FRICTIONAL PROPERTIES OF 2D HYBRID ORGANIC-INORGANIC PEROVSKITES

Abstract

Two-dimensional (2D) hybrid organic-inorganic perovskites (HOIP) possess high chemical stability, low production cost, and great optoelectronic and semiconductor properties, which permit great potential in widespread applications such as solar cells, light-emitting diodes, flexible devices, and triboelectric nanogenerators (TENGs). During these applications, 2D HOIPs would slide against each other or other interfacing materials causing damage or changes to the structure of HOIPs during service. Understanding the frictional properties of 2D HOIPs is thus vital for the durability and performance of these devices. However, little is known about the frictional behaviors of 2D HOIPs. The main objectives of this work are to shed light on the effect of organic ligands and humidity on the friction behavior of HOIPs. In this work, Friction coefficients of the two most commonly used single-crystalline HOIPs, butylammonium lead iodide ((BA)2PbI4 (C4n1)) and phenylethyl ammonium lead iodide ((PEA)2PbI4 (PEAn1)), are measured under different humidity conditions using Friction force microscopy with a diamond-coated probe. The COF of PEAn1 is found always lower than that of C4n1 in both ambient and dry environments, probably due to the higher hardness of PEAn1 and the steric hindrance of the phenyl terminal group preventing direct interaction of the tip with underlying methylene groups.
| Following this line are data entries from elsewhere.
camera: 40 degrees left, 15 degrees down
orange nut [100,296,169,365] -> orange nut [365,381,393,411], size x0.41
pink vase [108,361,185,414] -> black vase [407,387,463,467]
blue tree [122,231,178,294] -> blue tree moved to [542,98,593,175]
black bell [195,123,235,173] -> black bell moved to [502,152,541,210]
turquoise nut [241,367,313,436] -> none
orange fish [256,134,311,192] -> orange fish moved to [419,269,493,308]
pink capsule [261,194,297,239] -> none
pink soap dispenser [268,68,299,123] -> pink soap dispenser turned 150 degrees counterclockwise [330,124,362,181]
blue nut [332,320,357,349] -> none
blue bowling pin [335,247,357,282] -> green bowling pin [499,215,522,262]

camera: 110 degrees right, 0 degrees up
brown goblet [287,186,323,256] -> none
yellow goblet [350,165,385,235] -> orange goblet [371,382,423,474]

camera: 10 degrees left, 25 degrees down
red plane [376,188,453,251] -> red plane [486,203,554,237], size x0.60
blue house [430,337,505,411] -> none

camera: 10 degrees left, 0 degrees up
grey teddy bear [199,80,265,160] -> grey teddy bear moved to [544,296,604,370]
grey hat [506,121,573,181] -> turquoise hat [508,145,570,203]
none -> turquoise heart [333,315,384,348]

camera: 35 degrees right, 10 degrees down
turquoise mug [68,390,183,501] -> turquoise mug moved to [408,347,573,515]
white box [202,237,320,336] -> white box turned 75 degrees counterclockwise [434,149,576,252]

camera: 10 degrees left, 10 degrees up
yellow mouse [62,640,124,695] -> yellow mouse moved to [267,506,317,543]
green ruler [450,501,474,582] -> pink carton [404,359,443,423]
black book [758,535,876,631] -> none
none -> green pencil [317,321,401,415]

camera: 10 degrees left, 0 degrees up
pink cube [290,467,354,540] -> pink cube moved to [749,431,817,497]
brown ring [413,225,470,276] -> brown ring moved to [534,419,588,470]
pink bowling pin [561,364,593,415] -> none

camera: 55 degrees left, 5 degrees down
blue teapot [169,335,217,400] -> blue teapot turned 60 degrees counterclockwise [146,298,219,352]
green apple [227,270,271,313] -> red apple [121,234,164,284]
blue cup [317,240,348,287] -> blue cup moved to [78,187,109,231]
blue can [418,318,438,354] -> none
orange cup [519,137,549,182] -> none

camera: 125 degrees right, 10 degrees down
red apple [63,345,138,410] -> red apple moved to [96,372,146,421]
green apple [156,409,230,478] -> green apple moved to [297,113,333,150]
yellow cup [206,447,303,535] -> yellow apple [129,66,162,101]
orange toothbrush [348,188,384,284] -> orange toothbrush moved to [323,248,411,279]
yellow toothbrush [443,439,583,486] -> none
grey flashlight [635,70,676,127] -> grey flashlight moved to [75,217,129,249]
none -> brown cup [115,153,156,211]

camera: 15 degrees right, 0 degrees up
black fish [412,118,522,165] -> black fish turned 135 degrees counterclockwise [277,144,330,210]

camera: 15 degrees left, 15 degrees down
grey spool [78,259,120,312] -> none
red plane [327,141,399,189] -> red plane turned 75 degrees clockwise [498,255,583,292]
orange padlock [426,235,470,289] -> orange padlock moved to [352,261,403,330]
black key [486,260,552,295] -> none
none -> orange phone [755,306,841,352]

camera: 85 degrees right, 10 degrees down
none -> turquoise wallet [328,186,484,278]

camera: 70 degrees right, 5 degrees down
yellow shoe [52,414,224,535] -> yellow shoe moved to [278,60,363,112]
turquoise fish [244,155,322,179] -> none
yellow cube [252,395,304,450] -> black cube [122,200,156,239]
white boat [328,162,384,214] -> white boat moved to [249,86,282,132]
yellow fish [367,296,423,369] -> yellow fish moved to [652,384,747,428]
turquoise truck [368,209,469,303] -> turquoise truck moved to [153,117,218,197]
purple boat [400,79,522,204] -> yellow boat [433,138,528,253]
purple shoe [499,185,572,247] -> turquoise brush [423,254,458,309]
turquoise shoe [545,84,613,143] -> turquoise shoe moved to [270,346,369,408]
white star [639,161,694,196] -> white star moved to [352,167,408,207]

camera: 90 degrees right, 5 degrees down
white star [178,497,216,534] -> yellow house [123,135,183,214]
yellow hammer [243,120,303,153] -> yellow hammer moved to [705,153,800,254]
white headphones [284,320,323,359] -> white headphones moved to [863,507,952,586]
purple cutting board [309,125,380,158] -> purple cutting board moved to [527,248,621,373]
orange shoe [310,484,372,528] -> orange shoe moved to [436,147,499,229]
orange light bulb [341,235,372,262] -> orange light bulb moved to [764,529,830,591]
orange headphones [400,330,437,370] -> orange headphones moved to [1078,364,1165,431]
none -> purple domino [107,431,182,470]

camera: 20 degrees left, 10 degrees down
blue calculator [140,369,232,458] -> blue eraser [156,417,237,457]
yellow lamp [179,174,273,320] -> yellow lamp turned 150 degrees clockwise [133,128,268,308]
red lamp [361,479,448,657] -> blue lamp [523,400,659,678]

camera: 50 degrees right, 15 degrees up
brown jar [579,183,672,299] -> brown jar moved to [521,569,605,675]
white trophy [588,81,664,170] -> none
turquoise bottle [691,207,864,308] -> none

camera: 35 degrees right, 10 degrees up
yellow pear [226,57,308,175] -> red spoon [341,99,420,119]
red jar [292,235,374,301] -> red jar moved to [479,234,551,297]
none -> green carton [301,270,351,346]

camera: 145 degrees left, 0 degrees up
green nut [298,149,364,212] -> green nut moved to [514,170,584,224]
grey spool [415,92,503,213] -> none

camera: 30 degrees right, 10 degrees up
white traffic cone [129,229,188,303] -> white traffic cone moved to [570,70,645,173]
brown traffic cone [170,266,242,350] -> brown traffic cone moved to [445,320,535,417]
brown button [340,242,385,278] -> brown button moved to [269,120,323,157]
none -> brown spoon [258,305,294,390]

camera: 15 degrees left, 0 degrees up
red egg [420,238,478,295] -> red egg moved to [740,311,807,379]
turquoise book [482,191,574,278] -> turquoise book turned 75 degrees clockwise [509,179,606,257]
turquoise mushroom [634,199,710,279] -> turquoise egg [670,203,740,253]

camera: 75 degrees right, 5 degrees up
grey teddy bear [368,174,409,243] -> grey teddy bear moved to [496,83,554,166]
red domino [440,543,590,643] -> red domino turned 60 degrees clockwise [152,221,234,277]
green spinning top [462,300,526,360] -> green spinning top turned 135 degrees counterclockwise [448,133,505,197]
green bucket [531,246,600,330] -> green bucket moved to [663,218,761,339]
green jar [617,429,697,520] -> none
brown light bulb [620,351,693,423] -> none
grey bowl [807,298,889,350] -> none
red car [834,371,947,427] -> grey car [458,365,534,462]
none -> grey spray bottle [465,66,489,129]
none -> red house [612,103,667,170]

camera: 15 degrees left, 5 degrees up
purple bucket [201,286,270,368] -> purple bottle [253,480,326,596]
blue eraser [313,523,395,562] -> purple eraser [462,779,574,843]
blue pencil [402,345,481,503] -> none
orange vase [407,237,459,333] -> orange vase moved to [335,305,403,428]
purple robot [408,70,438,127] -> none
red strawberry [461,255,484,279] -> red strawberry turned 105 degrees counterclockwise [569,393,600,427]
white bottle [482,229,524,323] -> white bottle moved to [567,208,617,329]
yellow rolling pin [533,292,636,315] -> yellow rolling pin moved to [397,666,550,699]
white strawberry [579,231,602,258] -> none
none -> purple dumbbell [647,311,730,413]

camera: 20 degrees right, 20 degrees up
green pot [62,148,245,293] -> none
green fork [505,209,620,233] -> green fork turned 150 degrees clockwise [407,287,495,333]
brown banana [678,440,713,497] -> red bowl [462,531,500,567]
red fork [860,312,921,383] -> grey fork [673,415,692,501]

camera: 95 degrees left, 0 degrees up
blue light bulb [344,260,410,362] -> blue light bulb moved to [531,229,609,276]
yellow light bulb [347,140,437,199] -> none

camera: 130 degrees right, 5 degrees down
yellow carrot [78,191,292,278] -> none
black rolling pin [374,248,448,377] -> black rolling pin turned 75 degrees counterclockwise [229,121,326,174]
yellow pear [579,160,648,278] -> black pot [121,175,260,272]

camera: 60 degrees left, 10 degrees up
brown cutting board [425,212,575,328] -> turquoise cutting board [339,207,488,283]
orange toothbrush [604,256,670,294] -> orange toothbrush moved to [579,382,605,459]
The humidity shows different effects on the COFs of the AFM tip sliding on the two HOIP crystal surfaces. The difference might be related to the hydrophobicity of the spacer molecules, the moisture-induced packing of the organic ligands on the surfaces, and the non-monotonic dependence of COF on the amount of water molecules at the tip-iii sample interface. The thesis concludes with a discussion on future research directions related to the frictional properties of 2D HOIPs.